CASES OF CONSEQUENCE
CALIFORNIA Additional Insureds
The Second District has affirmed a lower court’s ruling that the liability insurer of a drug manufacturer was not required to provide additional insured coverage to a retailer for bodily injury claims that a customer suffered after ingesting the named insured’s drug because the loss arose out of the retailer’s defective labeling of the product rather than any problem with its manufacture. In Target Corp. v. Golden State Ins. Co., Ltd. , B279995 (Cal. App. Oct. 2019), the Court of Appeal ruled that the injuries did not "arise out of" the named insured’s product and were, in any event, subject to an exclusion in the policy’s additional insured endorsement for losses due to the "[r]epackaging" of products or "[p]roducts which, after distribution or sale by you [supplier] have been labeled or relabeled."
ILLINOIS First Party/Ambiguity
The Appellate Court has affirmed a trial court's declaration in Turmusayaa Jewelry, Inc. v. certain underwriters at Lloyds of London Inc., 2019 IL App (1st) 181075 (Ill. App. Ct. Sept. 19, 2019) that a jeweler was entitled to coverage for a loss suffered in the course of an armed robbery notwithstanding Lloyds' contention that the insured had not complied with the "two-person warranty" in the policy that required that at least two individuals be present while the store was open or in the process of closing. The Appellate Court ruled that the language in question was ambiguous and declined to accept extrinsic evidence with respect to its meaning or interpretation.
MASSACHUSETTS Forum Selection Clauses
A federal district court has ruled in Firemen's Insurance Company of Washington, D.C. v. ACE American Insurance Company No. 19-10129 (D. Mass. July 8, 2019) that a dispute between two general liability insurers with respect to their respective obligations as regards a personal injury lawsuit arising out of construction on property owned by the Wegmans Supermarket chain should be transferred to the U.S. District Court for the Western District of New York for resolution pursuant to New York law pursuant to a valid forum selection clause in the underlying contract.
WASHINGTON Certificates of Insurance/Apparent Authority
On a certified question from the Ninth Circuit, the Washington Supreme Court has declared that a statement that an authorized agent made in a certificate of insurance extending additional insured coverage to an affiliated corporation was binding on the insurer even though the policy itself was not intended to insure that entity. While agreeing that a certificate of insurance is not the same as a policy and does not ordinarily convey coverage rights, the Supreme Court ruled in T Mobile USA v. Selective Ins. Co. of America, No. 96500-5 (Wash. Oct. 10, 2019) that the certificate had binding effect in this instance because it contained representations made by an authorized agent of Selective that explicitly named T Mobile USA as an additional insured. The court found that "Otherwise, an insurance company's representations would be meaningless and it could mislead without consequence."

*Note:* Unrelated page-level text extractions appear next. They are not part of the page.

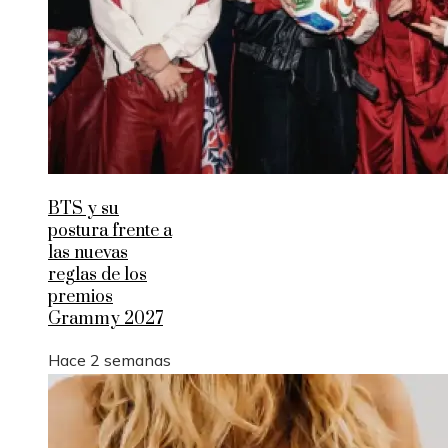
BTS y su
postura frente a
las nuevas
reglas de los
premios
Grammy 2027
Hace 2 semanas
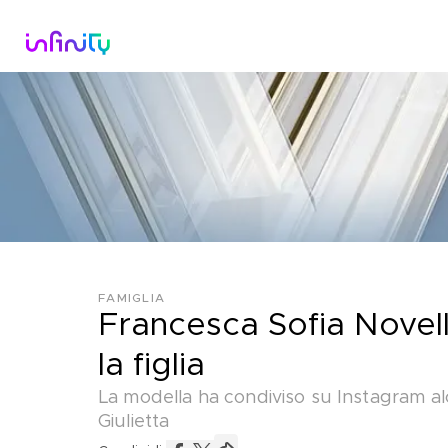
Catalogo
Dirette Tv
Scopri Infini
FAMIGLIA
Francesca Sofia Novell
la figlia
La modella ha condiviso su Instagram alcu
Giulietta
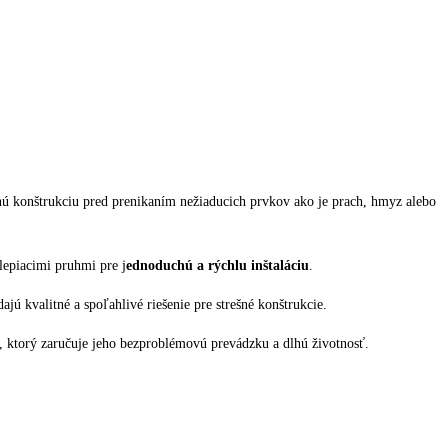
rešnú konštrukciu pred prenikaním nežiaducich prvkov ako je prach, hmyz alebo
lepiacimi pruhmi pre j
ednoduchú a rýchlu inštaláciu
.
ú kvalitné a spoľahlivé riešenie pre strešné konštrukcie.
ém, ktorý zaručuje jeho bezproblémovú prevádzku a dlhú životnosť.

OTHER DEVELOPMENTS OF NOTE
Inside the Insurance Industry
The International Underwriting Association reports that gross premiums underwritten by the London Market rose 8% to nearly $35 billion in 2018, continuing 2017’s positive growth trend.
Cyber Claims Update
Here is the latest newsletter from Morrison Mahoney’s cyberclaims group.
A new report on cyberclaims that Chubb issued last Friday finds that ransomware attacks during the first half of 2019 exceeded those for all of 2018 and are continuing to rise. The report found that 23% of these attacks were against manufacturers with professional services lines accounting for another 30 percent. The report observed that "Manufacturing companies are more likely to be targeted because of their need to quickly restore operations, and professional service firms, which rely heavily on email, are often affected because of vulnerabilities associated with phishing attacks. However, ransomware can affect any company, regardless of size or industry."
Restating the Law
Boston partner Michael Aylward was featured in the American Law Institute's latest newsletter discussing his experience as an Adviser on the controversial Retatement of Law, Liability Insurance.
The Next Big Thing
The Alaska Supreme Court will hear oral argument this week as to whether a trial court erred in dismissing a lawsuit brought by a group of young people who claim that the State’s public policy of fostering fossil fuel development is endangering the climate and affecting their future.
New Coverage Litigation
Continental Insurance filed suit against the Diocese of Buffalo on October 3 seeking a declaration that policies that it allegedly issued during the 1970s do not cover allegations that the Diocese concealed and facilitated sexual abuse for decades.